By mid-afternoon, two Hamas Cabinet ministers arrived to the sound of Hamas marching music, carrying a cardboard box with 332 white envelopes. Each envelope held two checks totaling $6,000, to enable each family to buy food and supplies -- after they heard al-Kurd, the Cabinet minister, deliver his speech on the Gaza victory.

But many are skeptical.

As a result of the border blockade, imposed after Hamas seized Gaza in June 2007, there are barely any building supplies, such as concrete, window glass and aluminum. Without a full opening of the border, the rebuilding of thousands of homes is impossible, Ging has said.

Jumma Dardona, whose nearby three-story family house has been rendered uninhabitable, fears he'll live in a tent for a long time. "No one knows the accurate period," said Dardona, 34, as he cut firewood behind the last row of tents, his 6-year-old son Mohammed by his side.

Dardona and several others in Salam said they want Hamas and Abbas' Fatah movement to put aside their rivalries. They say the infighting is one of the main reasons for the misery of Gaza civilians. "As long as they fight, I feel I am lost," said Dardona, who served as a policeman before the Hamas takeover.

However, Abbas' government has not been visible among the aid groups, sidelining him even further in the eyes of many Gazans.

He still pumps huge sums into Gaza every month, paying the salaries of tens of thousands of civil servants and police, like Dardona. But his promised $3.5 million for the families of the dead -- according to Gaza health officials nearly 1,300 -- has not been disbursed, in part because Gaza banks suffer from a shortage of bank notes, another fallout from the closure.

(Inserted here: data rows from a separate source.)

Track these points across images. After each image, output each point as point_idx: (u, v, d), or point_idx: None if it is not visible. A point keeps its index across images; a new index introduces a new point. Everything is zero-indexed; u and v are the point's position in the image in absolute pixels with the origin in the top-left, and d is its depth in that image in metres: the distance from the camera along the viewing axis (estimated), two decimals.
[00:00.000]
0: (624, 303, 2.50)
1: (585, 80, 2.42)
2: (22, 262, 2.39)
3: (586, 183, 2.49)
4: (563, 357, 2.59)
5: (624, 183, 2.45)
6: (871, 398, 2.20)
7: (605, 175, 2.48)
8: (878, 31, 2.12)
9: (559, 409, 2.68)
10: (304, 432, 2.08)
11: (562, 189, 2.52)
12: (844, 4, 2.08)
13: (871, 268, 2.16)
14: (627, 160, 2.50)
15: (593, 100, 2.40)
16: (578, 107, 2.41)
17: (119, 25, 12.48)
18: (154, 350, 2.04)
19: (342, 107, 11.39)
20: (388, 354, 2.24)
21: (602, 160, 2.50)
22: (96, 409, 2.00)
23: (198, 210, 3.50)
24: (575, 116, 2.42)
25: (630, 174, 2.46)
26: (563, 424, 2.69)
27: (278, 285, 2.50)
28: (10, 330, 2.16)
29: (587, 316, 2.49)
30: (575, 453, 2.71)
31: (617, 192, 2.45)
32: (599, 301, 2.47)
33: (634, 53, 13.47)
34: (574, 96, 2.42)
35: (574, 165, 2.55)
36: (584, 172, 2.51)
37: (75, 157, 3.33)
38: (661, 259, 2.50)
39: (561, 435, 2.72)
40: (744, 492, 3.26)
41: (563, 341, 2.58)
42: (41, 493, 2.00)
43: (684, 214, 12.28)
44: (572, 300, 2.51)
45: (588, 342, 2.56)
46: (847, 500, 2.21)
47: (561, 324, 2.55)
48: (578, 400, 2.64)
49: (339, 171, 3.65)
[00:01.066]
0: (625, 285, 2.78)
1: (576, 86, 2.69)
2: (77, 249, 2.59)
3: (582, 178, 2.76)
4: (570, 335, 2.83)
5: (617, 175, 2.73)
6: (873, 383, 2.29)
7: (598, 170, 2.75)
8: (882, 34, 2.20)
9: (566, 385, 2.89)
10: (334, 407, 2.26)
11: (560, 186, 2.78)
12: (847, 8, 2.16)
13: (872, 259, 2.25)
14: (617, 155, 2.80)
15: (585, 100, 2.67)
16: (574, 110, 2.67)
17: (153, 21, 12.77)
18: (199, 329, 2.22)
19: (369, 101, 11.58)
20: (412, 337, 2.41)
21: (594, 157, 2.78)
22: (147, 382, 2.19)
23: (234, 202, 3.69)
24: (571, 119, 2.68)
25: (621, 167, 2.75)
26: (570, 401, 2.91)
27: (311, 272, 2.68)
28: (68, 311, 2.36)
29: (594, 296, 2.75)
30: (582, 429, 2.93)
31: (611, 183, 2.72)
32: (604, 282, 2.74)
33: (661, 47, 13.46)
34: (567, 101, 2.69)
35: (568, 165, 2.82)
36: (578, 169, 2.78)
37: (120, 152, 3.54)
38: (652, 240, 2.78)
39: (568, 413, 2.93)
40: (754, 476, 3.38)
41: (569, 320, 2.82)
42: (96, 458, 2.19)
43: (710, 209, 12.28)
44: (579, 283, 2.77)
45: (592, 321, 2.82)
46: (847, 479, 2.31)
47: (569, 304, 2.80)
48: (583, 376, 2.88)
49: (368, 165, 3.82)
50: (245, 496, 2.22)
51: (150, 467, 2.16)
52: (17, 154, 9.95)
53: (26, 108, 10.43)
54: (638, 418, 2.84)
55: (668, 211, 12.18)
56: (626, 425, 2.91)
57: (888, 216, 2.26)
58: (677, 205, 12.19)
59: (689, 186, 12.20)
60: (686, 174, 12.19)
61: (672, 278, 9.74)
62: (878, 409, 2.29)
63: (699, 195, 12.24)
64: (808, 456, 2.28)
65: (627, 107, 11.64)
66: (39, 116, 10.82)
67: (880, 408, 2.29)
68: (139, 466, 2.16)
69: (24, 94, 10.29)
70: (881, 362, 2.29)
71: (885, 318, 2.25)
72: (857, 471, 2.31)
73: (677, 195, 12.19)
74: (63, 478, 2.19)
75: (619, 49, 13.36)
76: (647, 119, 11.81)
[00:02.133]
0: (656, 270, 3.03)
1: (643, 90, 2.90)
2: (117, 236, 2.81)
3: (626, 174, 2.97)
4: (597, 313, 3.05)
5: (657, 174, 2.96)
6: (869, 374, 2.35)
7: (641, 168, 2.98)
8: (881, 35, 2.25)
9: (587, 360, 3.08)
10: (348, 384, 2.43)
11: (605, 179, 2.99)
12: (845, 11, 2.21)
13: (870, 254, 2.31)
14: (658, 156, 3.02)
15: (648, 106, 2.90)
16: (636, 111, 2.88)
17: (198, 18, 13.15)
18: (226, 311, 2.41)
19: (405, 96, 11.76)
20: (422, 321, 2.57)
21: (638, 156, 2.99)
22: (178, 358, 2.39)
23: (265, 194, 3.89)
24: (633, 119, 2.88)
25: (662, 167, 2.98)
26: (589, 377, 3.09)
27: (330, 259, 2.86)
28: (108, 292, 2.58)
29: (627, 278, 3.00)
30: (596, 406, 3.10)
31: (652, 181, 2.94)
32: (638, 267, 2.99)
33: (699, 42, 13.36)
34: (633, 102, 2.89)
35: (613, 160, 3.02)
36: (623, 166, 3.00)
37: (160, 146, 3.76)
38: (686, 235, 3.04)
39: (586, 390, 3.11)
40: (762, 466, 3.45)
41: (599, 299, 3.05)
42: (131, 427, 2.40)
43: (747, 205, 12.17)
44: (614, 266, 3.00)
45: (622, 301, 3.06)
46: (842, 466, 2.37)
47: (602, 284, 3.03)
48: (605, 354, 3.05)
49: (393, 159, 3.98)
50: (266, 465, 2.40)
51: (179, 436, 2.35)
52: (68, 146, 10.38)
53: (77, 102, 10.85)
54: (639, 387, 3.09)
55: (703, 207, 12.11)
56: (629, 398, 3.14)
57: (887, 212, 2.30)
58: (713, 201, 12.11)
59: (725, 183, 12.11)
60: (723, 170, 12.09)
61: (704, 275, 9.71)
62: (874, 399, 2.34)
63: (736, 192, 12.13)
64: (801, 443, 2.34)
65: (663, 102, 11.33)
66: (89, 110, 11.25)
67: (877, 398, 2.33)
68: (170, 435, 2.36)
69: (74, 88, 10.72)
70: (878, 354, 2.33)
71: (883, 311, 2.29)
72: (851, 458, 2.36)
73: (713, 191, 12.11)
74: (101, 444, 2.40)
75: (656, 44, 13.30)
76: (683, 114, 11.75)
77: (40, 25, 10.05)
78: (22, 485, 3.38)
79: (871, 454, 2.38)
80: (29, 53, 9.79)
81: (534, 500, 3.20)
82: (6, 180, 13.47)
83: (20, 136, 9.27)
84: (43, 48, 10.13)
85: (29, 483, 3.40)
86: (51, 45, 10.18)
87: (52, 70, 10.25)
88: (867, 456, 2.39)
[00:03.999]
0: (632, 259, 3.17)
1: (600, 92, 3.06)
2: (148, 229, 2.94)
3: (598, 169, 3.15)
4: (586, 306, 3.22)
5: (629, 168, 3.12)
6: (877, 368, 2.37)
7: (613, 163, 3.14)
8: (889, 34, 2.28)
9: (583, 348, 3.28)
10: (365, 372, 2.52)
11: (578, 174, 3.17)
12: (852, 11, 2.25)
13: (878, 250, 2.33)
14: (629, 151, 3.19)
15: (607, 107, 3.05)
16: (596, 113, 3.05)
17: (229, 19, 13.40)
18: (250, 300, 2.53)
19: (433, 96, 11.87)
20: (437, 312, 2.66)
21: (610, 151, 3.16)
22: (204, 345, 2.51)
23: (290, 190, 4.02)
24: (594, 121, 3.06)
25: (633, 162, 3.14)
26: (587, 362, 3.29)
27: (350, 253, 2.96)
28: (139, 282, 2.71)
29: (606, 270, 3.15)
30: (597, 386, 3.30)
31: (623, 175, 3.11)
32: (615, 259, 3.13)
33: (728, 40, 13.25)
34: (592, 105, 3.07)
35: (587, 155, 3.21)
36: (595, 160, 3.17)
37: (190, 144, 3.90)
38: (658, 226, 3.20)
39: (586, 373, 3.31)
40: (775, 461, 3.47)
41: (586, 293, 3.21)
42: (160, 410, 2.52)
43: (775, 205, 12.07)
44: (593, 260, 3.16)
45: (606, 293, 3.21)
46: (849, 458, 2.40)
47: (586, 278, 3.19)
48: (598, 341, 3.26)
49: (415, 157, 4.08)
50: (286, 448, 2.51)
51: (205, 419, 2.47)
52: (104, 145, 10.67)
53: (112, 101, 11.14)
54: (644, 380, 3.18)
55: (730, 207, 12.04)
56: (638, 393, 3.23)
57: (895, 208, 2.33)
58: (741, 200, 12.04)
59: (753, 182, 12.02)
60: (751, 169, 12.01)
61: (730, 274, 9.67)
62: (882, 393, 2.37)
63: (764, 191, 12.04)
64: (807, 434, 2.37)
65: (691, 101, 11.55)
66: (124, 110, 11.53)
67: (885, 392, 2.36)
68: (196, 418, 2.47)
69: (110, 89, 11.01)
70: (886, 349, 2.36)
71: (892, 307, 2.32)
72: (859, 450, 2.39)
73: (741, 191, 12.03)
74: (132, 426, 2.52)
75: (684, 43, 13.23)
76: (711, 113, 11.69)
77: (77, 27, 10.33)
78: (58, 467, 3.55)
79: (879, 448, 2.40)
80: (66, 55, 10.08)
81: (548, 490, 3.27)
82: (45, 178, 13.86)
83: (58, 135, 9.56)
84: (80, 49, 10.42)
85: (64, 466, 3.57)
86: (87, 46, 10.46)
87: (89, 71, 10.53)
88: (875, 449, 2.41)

Hamas, which smuggles cash through border tunnels instead of using bank transfers, has no problems with distribution.

Khader watched Thursday's bustle of Cabinet ministers, bodyguards and aid deliveries with disdain. He said he has told visiting Hamas politicians that the civilians are the losers and that they oppose continued rocket fire on Israel -- the attacks that triggered the war.

"It's all hot air," he said of the officials' promises. "What do they care if my house is bombed?"